THE TASK: All of the entries must be output exactly as they are.

(INPUT Opens)

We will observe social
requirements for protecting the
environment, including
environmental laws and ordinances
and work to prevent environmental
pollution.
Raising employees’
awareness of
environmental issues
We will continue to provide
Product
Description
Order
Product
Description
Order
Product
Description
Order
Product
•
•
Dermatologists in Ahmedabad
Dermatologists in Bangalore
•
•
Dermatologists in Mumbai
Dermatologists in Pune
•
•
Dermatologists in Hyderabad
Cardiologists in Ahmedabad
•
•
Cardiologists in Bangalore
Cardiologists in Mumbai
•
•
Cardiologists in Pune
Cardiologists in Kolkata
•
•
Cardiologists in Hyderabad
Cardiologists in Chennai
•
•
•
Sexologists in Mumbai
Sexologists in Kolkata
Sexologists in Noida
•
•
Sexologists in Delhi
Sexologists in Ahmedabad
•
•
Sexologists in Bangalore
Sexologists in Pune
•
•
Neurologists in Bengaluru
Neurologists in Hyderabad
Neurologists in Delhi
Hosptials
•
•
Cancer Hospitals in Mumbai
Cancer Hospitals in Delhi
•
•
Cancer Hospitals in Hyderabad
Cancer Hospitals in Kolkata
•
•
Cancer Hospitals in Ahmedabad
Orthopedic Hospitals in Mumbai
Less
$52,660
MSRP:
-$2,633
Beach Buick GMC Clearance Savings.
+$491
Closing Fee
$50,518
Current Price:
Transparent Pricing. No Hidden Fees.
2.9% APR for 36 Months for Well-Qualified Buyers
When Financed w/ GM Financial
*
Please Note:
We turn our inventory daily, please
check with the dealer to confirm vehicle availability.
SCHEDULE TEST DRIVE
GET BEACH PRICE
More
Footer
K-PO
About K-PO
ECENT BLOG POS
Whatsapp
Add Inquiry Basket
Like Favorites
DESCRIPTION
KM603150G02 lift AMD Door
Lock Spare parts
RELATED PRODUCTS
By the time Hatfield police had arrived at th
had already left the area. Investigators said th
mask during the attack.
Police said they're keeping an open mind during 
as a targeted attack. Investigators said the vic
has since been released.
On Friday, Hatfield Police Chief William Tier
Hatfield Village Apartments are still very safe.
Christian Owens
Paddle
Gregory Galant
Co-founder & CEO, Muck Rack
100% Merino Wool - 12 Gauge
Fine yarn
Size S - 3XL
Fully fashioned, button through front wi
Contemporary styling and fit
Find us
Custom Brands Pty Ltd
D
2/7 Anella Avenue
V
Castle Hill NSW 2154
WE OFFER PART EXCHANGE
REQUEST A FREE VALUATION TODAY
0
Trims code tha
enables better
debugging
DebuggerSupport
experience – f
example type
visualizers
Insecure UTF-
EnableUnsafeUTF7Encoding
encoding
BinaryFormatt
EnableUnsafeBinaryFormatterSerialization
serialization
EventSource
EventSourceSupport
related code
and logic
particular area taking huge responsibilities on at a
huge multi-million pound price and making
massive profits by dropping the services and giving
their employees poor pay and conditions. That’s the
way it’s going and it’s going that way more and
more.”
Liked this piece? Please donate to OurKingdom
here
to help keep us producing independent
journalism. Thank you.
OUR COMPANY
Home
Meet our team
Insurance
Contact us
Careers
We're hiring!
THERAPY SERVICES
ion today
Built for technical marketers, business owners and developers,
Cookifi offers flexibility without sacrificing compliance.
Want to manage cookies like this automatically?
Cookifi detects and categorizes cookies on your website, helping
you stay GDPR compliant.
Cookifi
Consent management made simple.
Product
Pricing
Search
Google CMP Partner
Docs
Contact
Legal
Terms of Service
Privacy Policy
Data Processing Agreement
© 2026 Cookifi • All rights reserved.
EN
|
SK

(INPUT Closes)

RESPONSE AREA:
We will observe social
requirements for protecting the
environment, including
environmental laws and ordinances
and work to prevent environmental
pollution.
Raising employees’
awareness of
environmental issues
We will continue to provide
Product
Description
Order
Product
Description
Order
Product
Description
Order
Product
•
•
Dermatologists in Ahmedabad
Dermatologists in Bangalore
•
•
Dermatologists in Mumbai
Dermatologists in Pune
•
•
Dermatologists in Hyderabad
Cardiologists in Ahmedabad
•
•
Cardiologists in Bangalore
Cardiologists in Mumbai
•
•
Cardiologists in Pune
Cardiologists in Kolkata
•
•
Cardiologists in Hyderabad
Cardiologists in Chennai
•
•
•
Sexologists in Mumbai
Sexologists in Kolkata
Sexologists in Noida
•
•
Sexologists in Delhi
Sexologists in Ahmedabad
•
•
Sexologists in Bangalore
Sexologists in Pune
•
•
Neurologists in Bengaluru
Neurologists in Hyderabad
Neurologists in Delhi
Hosptials
•
•
Cancer Hospitals in Mumbai
Cancer Hospitals in Delhi
•
•
Cancer Hospitals in Hyderabad
Cancer Hospitals in Kolkata
•
•
Cancer Hospitals in Ahmedabad
Orthopedic Hospitals in Mumbai
Less
$52,660
MSRP:
-$2,633
Beach Buick GMC Clearance Savings.
+$491
Closing Fee
$50,518
Current Price:
Transparent Pricing. No Hidden Fees.
2.9% APR for 36 Months for Well-Qualified Buyers
When Financed w/ GM Financial
*
Please Note:
We turn our inventory daily, please
check with the dealer to confirm vehicle availability.
SCHEDULE TEST DRIVE
GET BEACH PRICE
More
Footer
K-PO
About K-PO
ECENT BLOG POS
Whatsapp
Add Inquiry Basket
Like Favorites
DESCRIPTION
KM603150G02 lift AMD Door
Lock Spare parts
RELATED PRODUCTS
By the time Hatfield police had arrived at th
had already left the area. Investigators said th
mask during the attack.
Police said they're keeping an open mind during 
as a targeted attack. Investigators said the vic
has since been released.
On Friday, Hatfield Police Chief William Tier
Hatfield Village Apartments are still very safe.
Christian Owens
Paddle
Gregory Galant
Co-founder & CEO, Muck Rack
100% Merino Wool - 12 Gauge
Fine yarn
Size S - 3XL
Fully fashioned, button through front wi
Contemporary styling and fit
Find us
Custom Brands Pty Ltd
D
2/7 Anella Avenue
V
Castle Hill NSW 2154
WE OFFER PART EXCHANGE
REQUEST A FREE VALUATION TODAY
0
Trims code tha
enables better
debugging
DebuggerSupport
experience – f
example type
visualizers
Insecure UTF-
EnableUnsafeUTF7Encoding
encoding
BinaryFormatt
EnableUnsafeBinaryFormatterSerialization
serialization
EventSource
EventSourceSupport
related code
and logic
particular area taking huge responsibilities on at a
huge multi-million pound price and making
massive profits by dropping the services and giving
their employees poor pay and conditions. That’s the
way it’s going and it’s going that way more and
more.”
Liked this piece? Please donate to OurKingdom
here
to help keep us producing independent
journalism. Thank you.
OUR COMPANY
Home
Meet our team
Insurance
Contact us
Careers
We're hiring!
THERAPY SERVICES
ion today
Built for technical marketers, business owners and developers,
Cookifi offers flexibility without sacrificing compliance.
Want to manage cookies like this automatically?
Cookifi detects and categorizes cookies on your website, helping
you stay GDPR compliant.
Cookifi
Consent management made simple.
Product
Pricing
Search
Google CMP Partner
Docs
Contact
Legal
Terms of Service
Privacy Policy
Data Processing Agreement
© 2026 Cookifi • All rights reserved.
EN
|
SK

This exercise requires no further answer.